Academic public health institutions maintain primary responsibility for producing a public health workforce that is skilled in responding to emerging infections. This requires (1) fostering an awareness of emerging infections and their public health importance among students in schools of public health, (2) training students in the most advanced concepts and methods for disease surveillance and epidemiological investigation, and (3) ensuring student exposure to and understanding of real-world issues in the prevention, detection, treatment, and control of emerging infections through targeted field experiences and collaboration with public health organizations.

Academic institutions must also assume a primary role in keeping practicing health professionals informed of new knowledge, practices, and technologies that can be used to respond to emerging infections. Schools must capitalize on new technologies in continuing education, distance learning, and executive training that make use of the Internet, wide-area computer networks, and satellite communications. To be effective, these activities must be carried out in close partnership with national, state, and local public health organizations.
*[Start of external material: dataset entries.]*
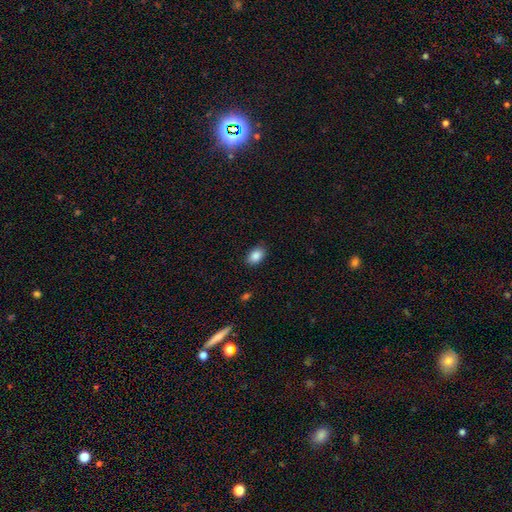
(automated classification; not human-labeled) smooth 88%, star or artifact 8%, featured or disk 4%. Down the decision tree: how rounded — in between (83%); merging — none (86%).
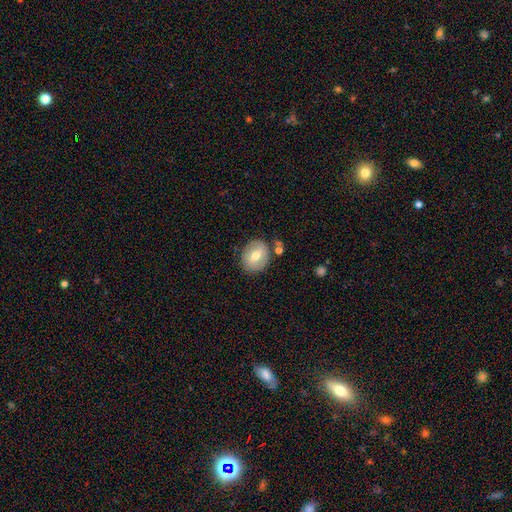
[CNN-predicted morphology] smooth 63%, featured or disk 30%, star or artifact 8%. Down the decision tree: how rounded — round (57%); merging — none (78%).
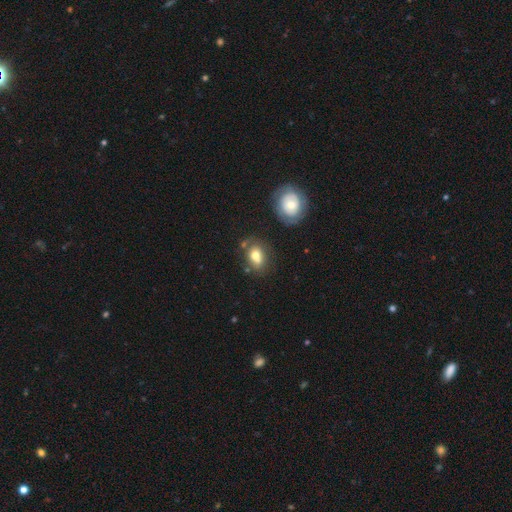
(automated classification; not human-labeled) Smooth or featured?
  - smooth: 70% *
  - featured or disk: 20%
  - star or artifact: 10%
How rounded?
  - in between: 63% *
  - round: 35%
  - cigar-shaped: 2%
Merging?
  - none: 53% *
  - merger: 20%
  - minor disturbance: 19%
  - major disturbance: 8%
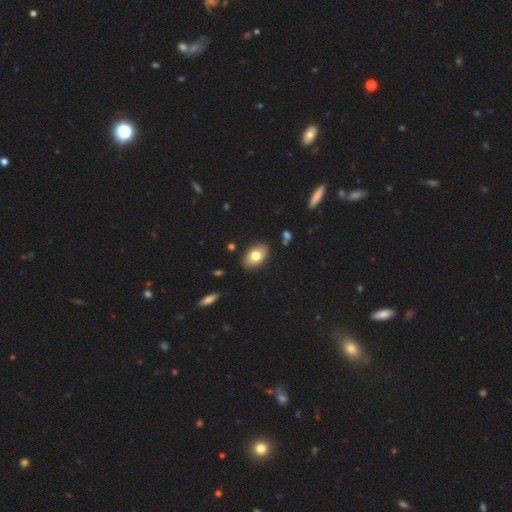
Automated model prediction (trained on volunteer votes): The model was most divided on "smooth or featured": smooth: 75%, featured or disk: 17%, star or artifact: 8%. More confident: how rounded — in between (90%); merging — none (86%).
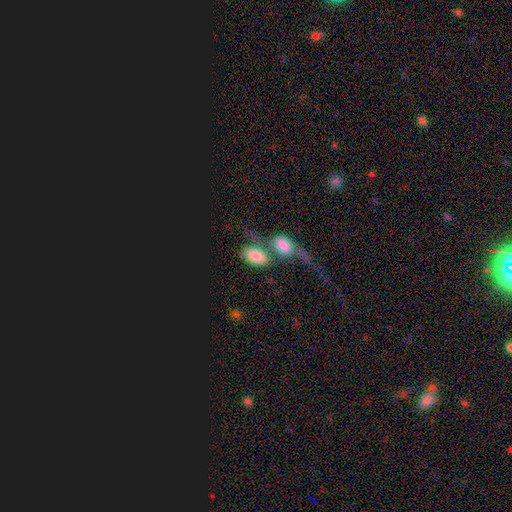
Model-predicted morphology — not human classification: smooth_or_featured: smooth (p=0.74) [alt: featured or disk p=0.18]
how_rounded: in between (p=0.93) [alt: round p=0.05]
merging: merger (p=0.52) [alt: none p=0.21]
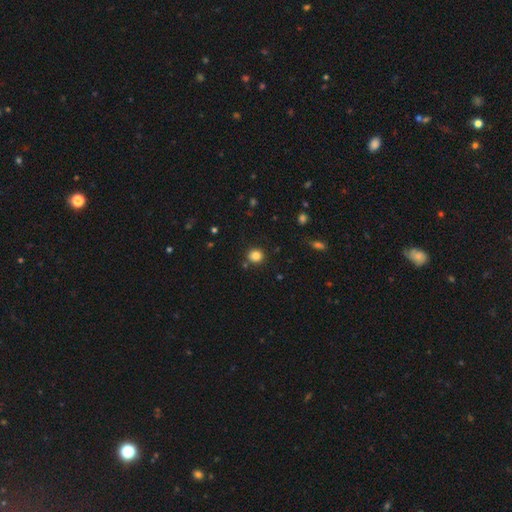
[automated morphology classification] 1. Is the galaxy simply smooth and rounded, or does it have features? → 83% smooth, 12% star or artifact, 5% featured or disk.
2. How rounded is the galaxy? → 88% round, 11% in between, 1% cigar-shaped.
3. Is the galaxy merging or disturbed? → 87% none, 7% minor disturbance, 4% merger, 2% major disturbance.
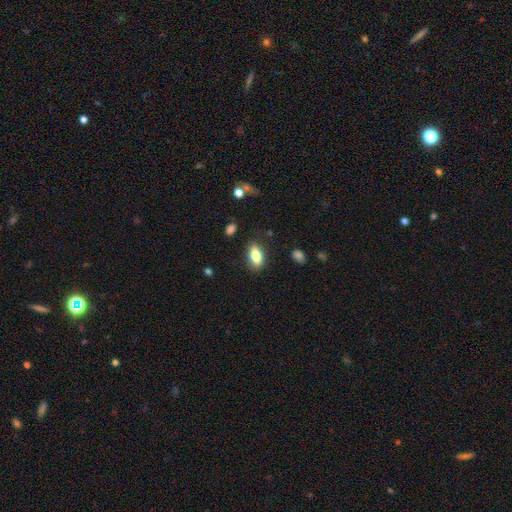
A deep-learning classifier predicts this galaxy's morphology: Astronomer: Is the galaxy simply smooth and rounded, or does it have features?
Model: smooth — 79%.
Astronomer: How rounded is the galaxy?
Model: in between — 85%.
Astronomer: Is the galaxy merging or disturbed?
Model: none — 84%.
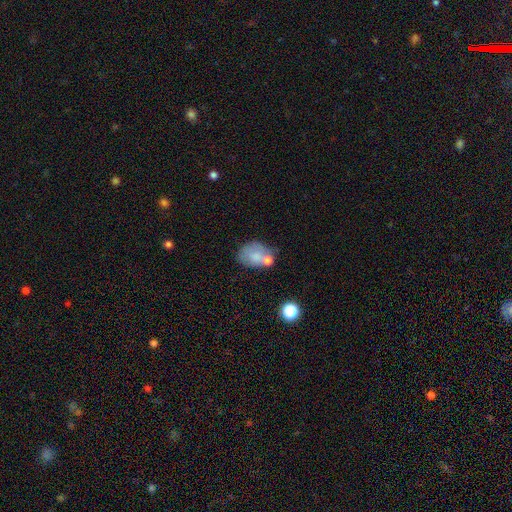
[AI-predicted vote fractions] smooth 69%, featured or disk 21%, star or artifact 10%. Down the decision tree: how rounded — in between (66%); merging — none (37%).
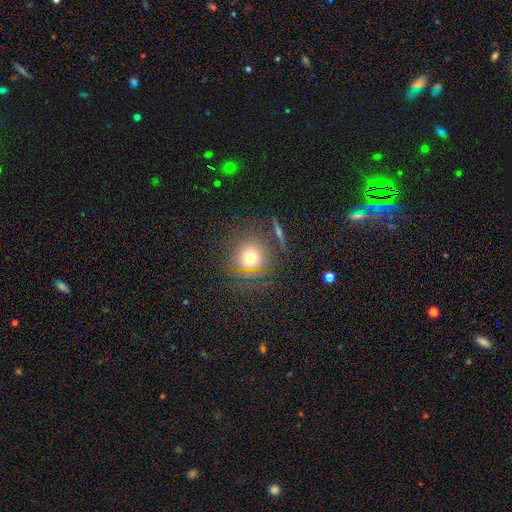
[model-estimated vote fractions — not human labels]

Academic public health institutions play central roles in strengthening and expanding the scientific base to identify and respond to emerging infections. This is done through laboratory research, in partnership with researchers in the basic medical sciences, especially microbiology, to develop an understanding of the basic biology of emerging pathogens. Epidemiological research identifies emerging infections in populations to discover the mechanisms of transmission, with the eventual goal being to develop interventions for the prevention, detection, treatment, and control of the infections. This area of research includes the development of new surveillance methods and the use of biostatistical models in predicting disease progression and transmission.

Clinical research further elucidates the clinical practices and technologies that are most effective in preventing, diagnosing, and treating emerging infections. Primarily academic medical schools lead these efforts, often with close collaboration from epidemiologists and biostatisticians in schools of public health.

Behavioral research interprets the roles of human decision making and interactions in the prevention, treatment, and control of emerging infections. Academic public health institutions can bring together the concepts and methods from a variety of behavioral science disciplines—including psychology, sociology, economics, demography, and geography—and apply them to the study of emerging infections.

Health services research, operations research, and program evaluations identify the most effective ways of communicating information, exchanging data, and coordinating efforts in disease prevention, treatment, and control across organizations. This research is critically important as the health system grows more complex, with public- and private-sector organizations sharing responsibilities in disease control and prevention.

Public health policy research informs the policy decisions faced by national, state, and local public health officials in addressing emerging infections. This research can help to answer questions about the public benefits and risks of policies, such as those affecting the privatization of laboratory services, the reporting requirements for public- and private-sector health care providers, and the privacy and confidentiality concerns of patient health and health care information.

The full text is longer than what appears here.